Perhaps none of this should surprise us. After all the forerunner of the G7 was set up in the mid-1970s as a sort of coup against a more democratic and equal world order. The first summit – then just the six most powerful governments in the world – took place in 1975 just outside Paris. Those leaders met to discuss the threat to their control of world energy markets from Middle Eastern suppliers who had turned off the oil taps, and how to deal with their former colonies who were demanding economic liberation from the Western-controlled international economy. Working as part of the non-aligned movement, these southern countries used the UN to demand a more democratic global economy in which big business and big finance would be constrained, producers of commodities would get a fairer share of global income, and important technologies would be shared for the benefit of all.

The G6 summit was a counterattack on this project for a more just world. The UN’s refusal to embed the interests of the richest meant, in the view of the G6, that it had to be marginalised.
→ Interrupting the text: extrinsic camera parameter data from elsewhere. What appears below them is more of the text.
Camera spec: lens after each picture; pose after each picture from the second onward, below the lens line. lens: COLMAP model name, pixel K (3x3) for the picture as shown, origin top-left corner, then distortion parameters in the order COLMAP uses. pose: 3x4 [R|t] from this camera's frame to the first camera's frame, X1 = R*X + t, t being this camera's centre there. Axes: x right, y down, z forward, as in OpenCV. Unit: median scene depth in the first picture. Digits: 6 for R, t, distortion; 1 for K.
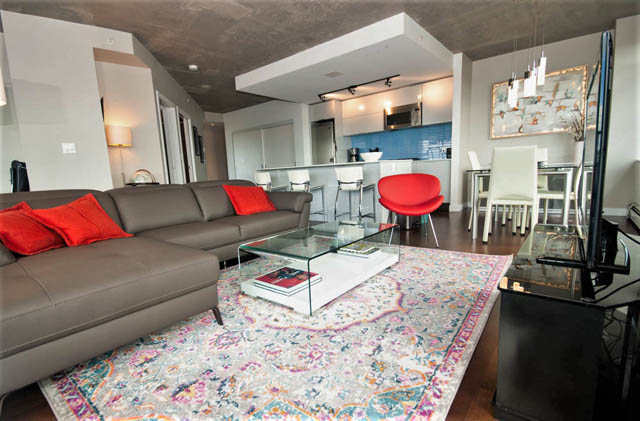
lens RADIAL K [[312.8, 0, 303.7], [0, 312.8, 220.9], [0, 0, 1]] dist [0.000342, -0.001043]
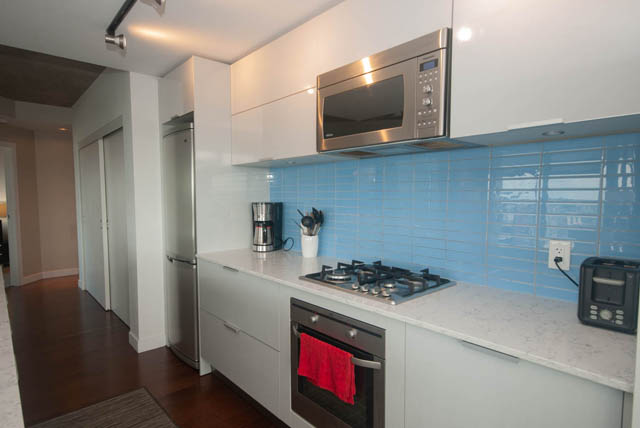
lens RADIAL K [[358.2, 0, 320.0], [0, 358.2, 214.0], [0, 0, 1]] dist [-0.000214, -0.000063]
pose [[0.989989, 0.055133, -0.129930, 0.398461], [-0.067176, 0.993655, -0.090209, -0.278553], [0.124132, 0.098034, 0.987411, 0.928120]]
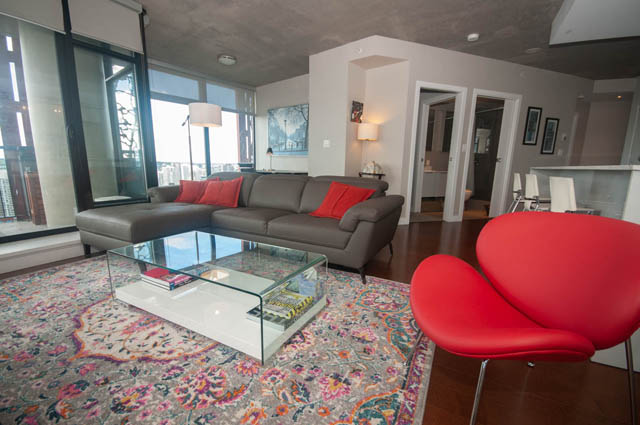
lens RADIAL K [[280.1, 0, 321.4], [0, 280.1, 221.5], [0, 0, 1]] dist [0.014314, -0.016674]
pose [[0.209767, 0.246073, -0.946280, 0.386442], [-0.181564, 0.960783, 0.209596, -0.114740], [0.960746, 0.127844, 0.246218, 0.518595]]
Strategic economic decisions were moved to the closed rooms of a privileged political class.

The G7 (or sometimes G8 when joined by Russia) remained a forum to set the rule of the global economy ever since. At times, it was a body that could dole out enough charity to maintain the status quo. In 2005, the G8 in Scotland, overseen by Gordon Brown, saw large-scale debt cancellation packages and promises to ramp-up foreign aid budgets, though it did nothing to change the direction of a global economy that was already heading towards the biggest crash since the 1920s.

In 2021, the G7’s pitiful donations and vague promises would not convince anyone that they have the answers to the world’s problems. True, there was some movement, again driven by the US, on setting a global corporate minimum tax rate. But this is the product of campaigning both within the US and around the world over many years. What the G7 endorsed was a very low corporate tax rate, with countries like the UK scrambling to exempt bits of their economy from the tax rules altogether.

No, the real lesson of this G7 is that we should have no illusions that the world’s leading powers are capable of sorting out the fundamental problems we now confront. They are not even able to hide behind an impressive-sounding set of funding pledges. It is long past time that this outdated, neo-colonial piece of global governance was abandoned. This group of governments is quick to proclaim their democratic credentials, so let us demand they sit down with the poorest governments, not as donors but as equals, and subject themselves to truly international decision-making.

The views expressed in this article are the author’s own and do not necessarily reflect Al Jazeera’s editorial stance.